The review process that would follow such a situation is still unclear. If the process followed for the earlier standard is any indication, then the review would be painfully slow and bureaucratic. Since none of this comes with the threat of sanctions, a country such as the USA gets away with not even signing up to this standard. They instead follow their own system, FATCA (Foreign Account Tax Compliance Act), by which they get information from India (and the rest of the world) but are not obliged to share the same information back with Indian authorities.
3. Bank account information cannot be made public
The issue of public accountability in this system is important but there are legitimate concerns about keeping personal bank account information confidential. Accountability could be addressed to some extent if countries collected and published aggregate data regarding deposits by non-residents, which will not compromise taxpayer confidentiality. Australia has already agreed to publish such information and India should do the same.
Addressing cross-border flows requires the government to show leadership in working collectively with other countries, especially BRICS and other developing nations...
If countries cooperate to institutionalize this globally, it would allow citizens to see what jurisdictions are preferred for offshore banking (although it doesn't necessarily mean it's illegal). Effective use of this data will also help monitor the impact and effectiveness of the automatic exchange system globally and allow low-capacity countries to focus on the riskiest jurisdictions.

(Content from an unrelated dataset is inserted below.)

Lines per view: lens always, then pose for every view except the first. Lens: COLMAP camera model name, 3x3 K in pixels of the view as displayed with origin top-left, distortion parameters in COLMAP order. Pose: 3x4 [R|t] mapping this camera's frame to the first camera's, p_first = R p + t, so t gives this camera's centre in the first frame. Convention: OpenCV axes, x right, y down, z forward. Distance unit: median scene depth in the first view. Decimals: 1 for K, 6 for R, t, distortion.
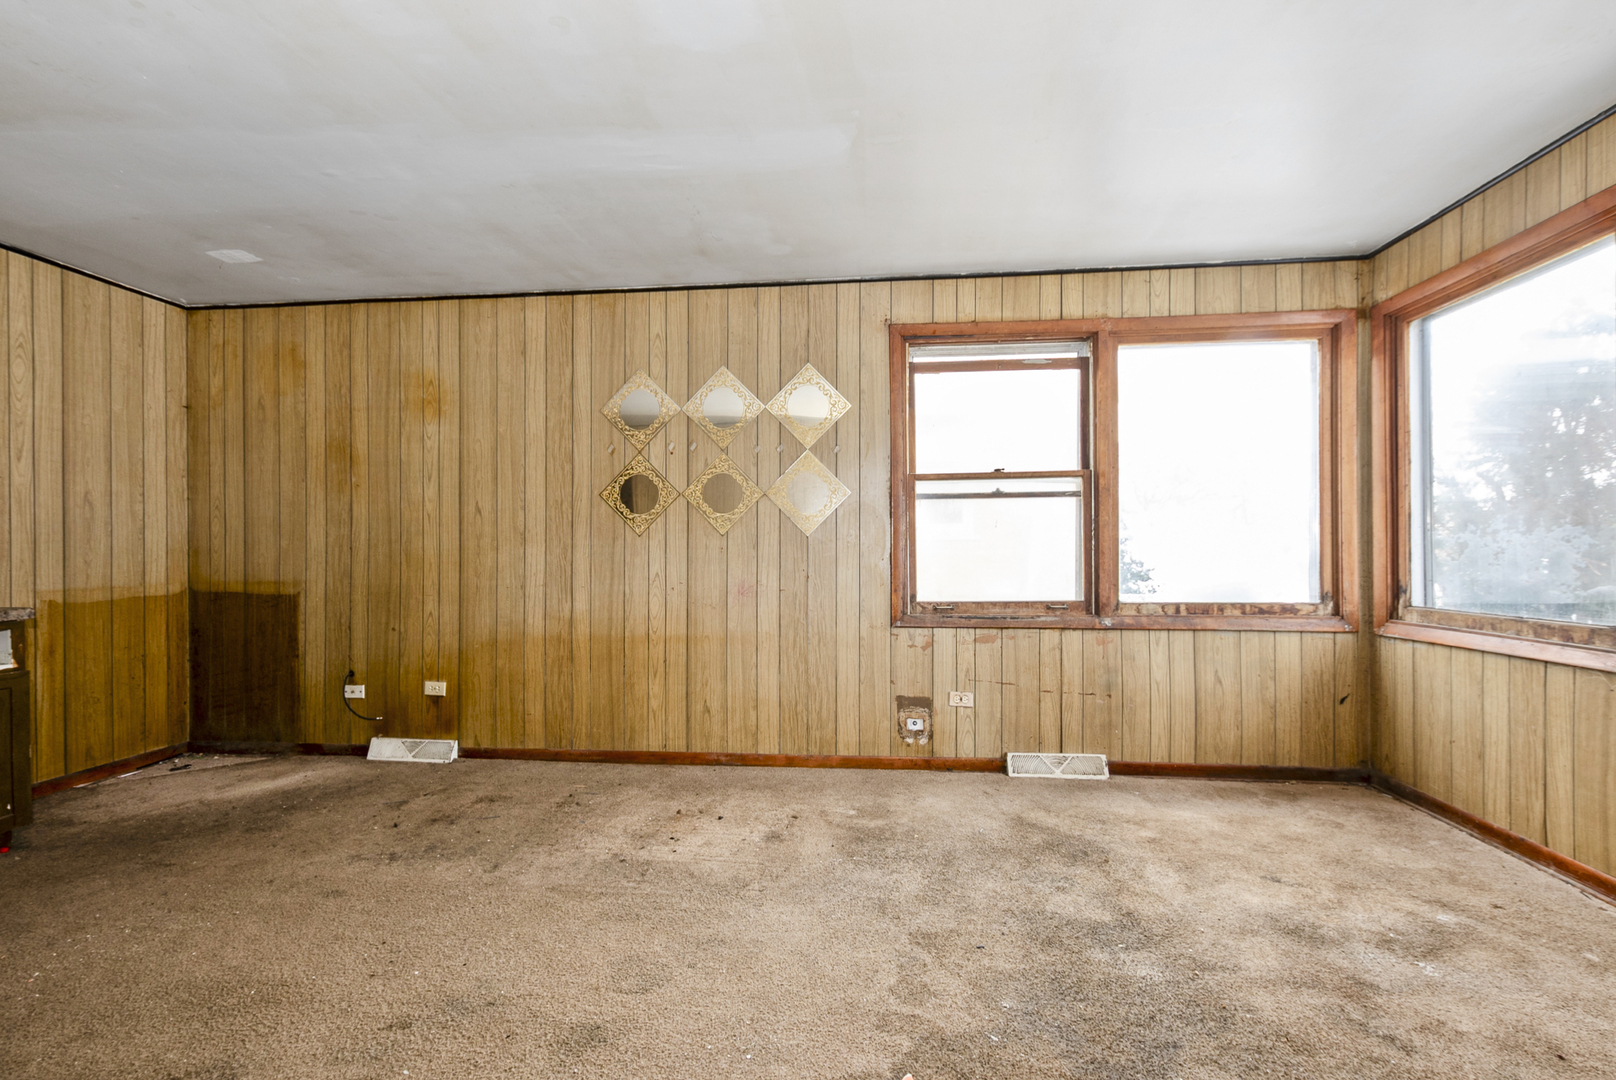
lens RADIAL K [[707.6, 0, 808.0], [0, 707.6, 558.7], [0, 0, 1]] dist [0.001584, -0.000127]
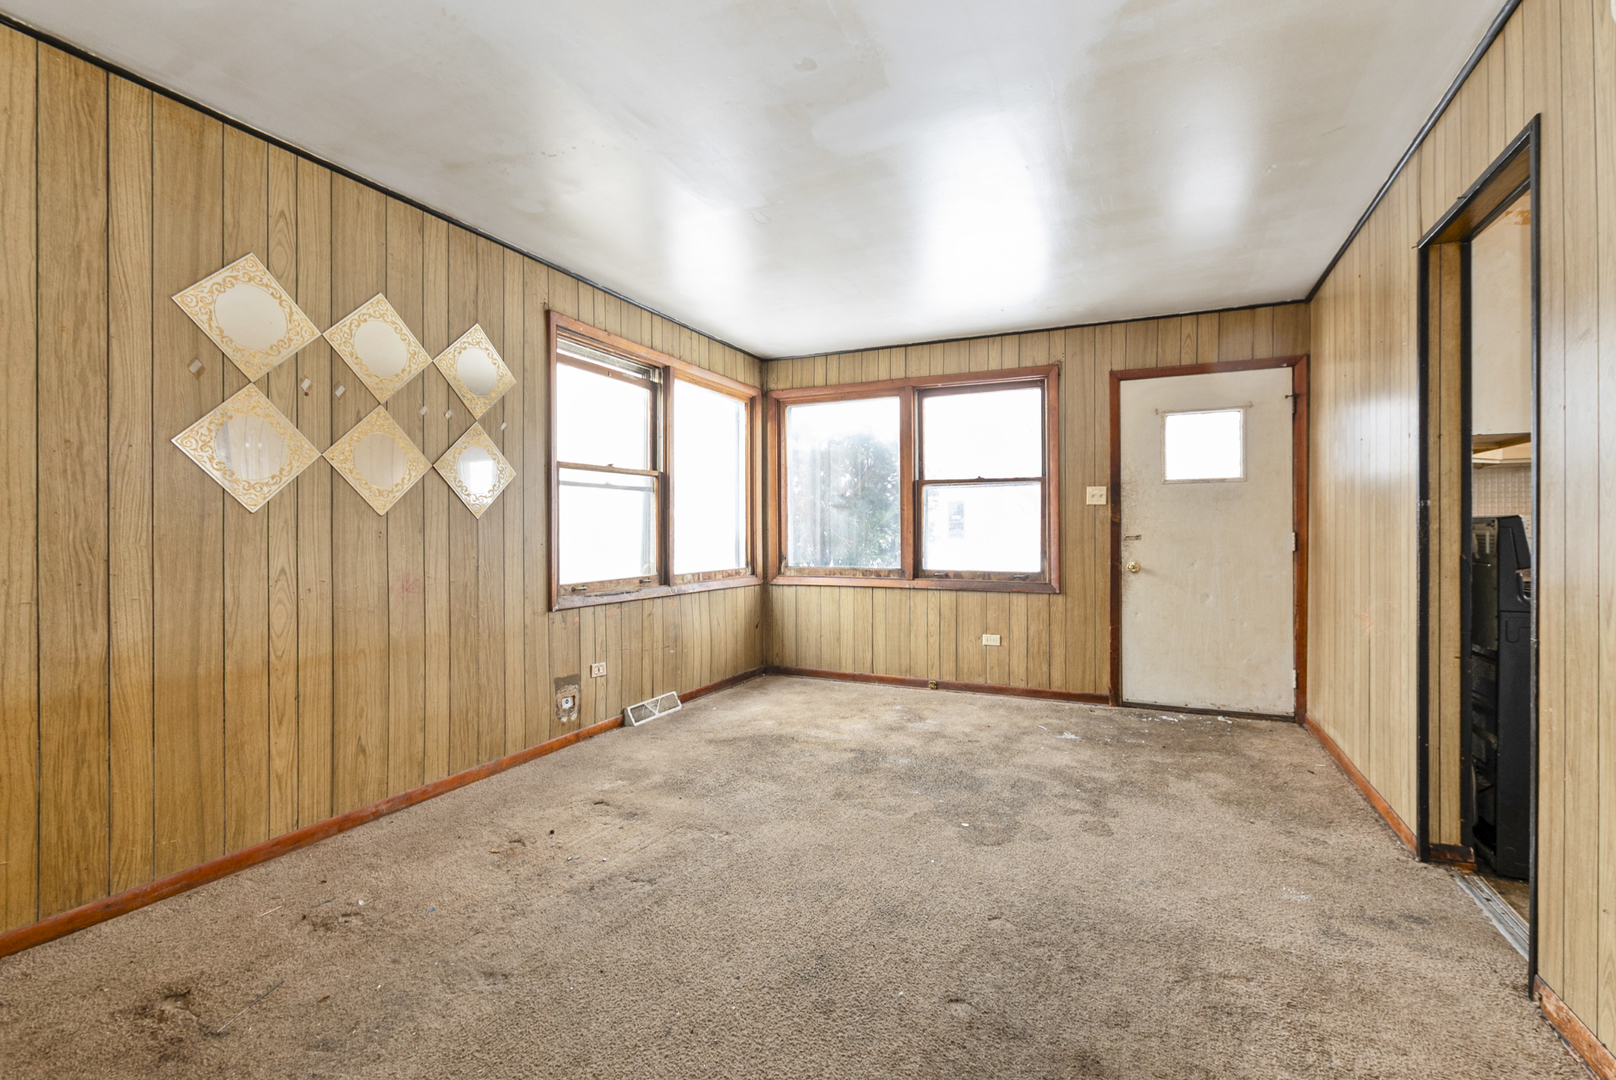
lens RADIAL K [[720.3, 0, 808.0], [0, 720.3, 540.0], [0, 0, 1]] dist [0.001664, -0.000087]
pose [[0.324143, -0.007150, 0.945981, -0.724393], [0.007876, 0.999957, 0.004859, -0.006438], [-0.945975, 0.005875, 0.324186, 0.320248]]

4. The international institutional architecture needs to change
At the Financing for Development conference in Addis Ababa, Minister of State for Finance Mr. Jayant Sinha strongly supported the decade-long fight by developing countries to upgrade the current UN Tax Committee to an intergovernmental commission with resources and political backing to decide such international tax standards. The government has rightly been supportive of this proposal. OECD is doing important work, but is limited in its ability to ensure global consensus and effectiveness: it isn't neutral, negotiations happen behind closed doors (as opposed to in the UN where citizens and journalists can follow country positions and hold them accountable nationally), and it isn't democratic, because developing countries are excluded from the decision-making process.
India, enjoying the leverage it has in the G20, should continue to pursue this proposal with BRICS and allies, possibly resulting in further political work in the UN General Assembly. The decisions made currently in the OECD and G20 have important implications for public revenue, but exclusive clubs that do not represent developing countries are hardly the institutions that can deliver the sort of cooperation needed to address these global challenges.
This government can pursue many things at the national level to address illicit money, particularly to reform vulnerable sectors generating black money. But addressing cross-border flows requires the government to also show leadership in working collectively with other countries, especially BRICS and other developing nations, to ensure the global financial system works for all countries.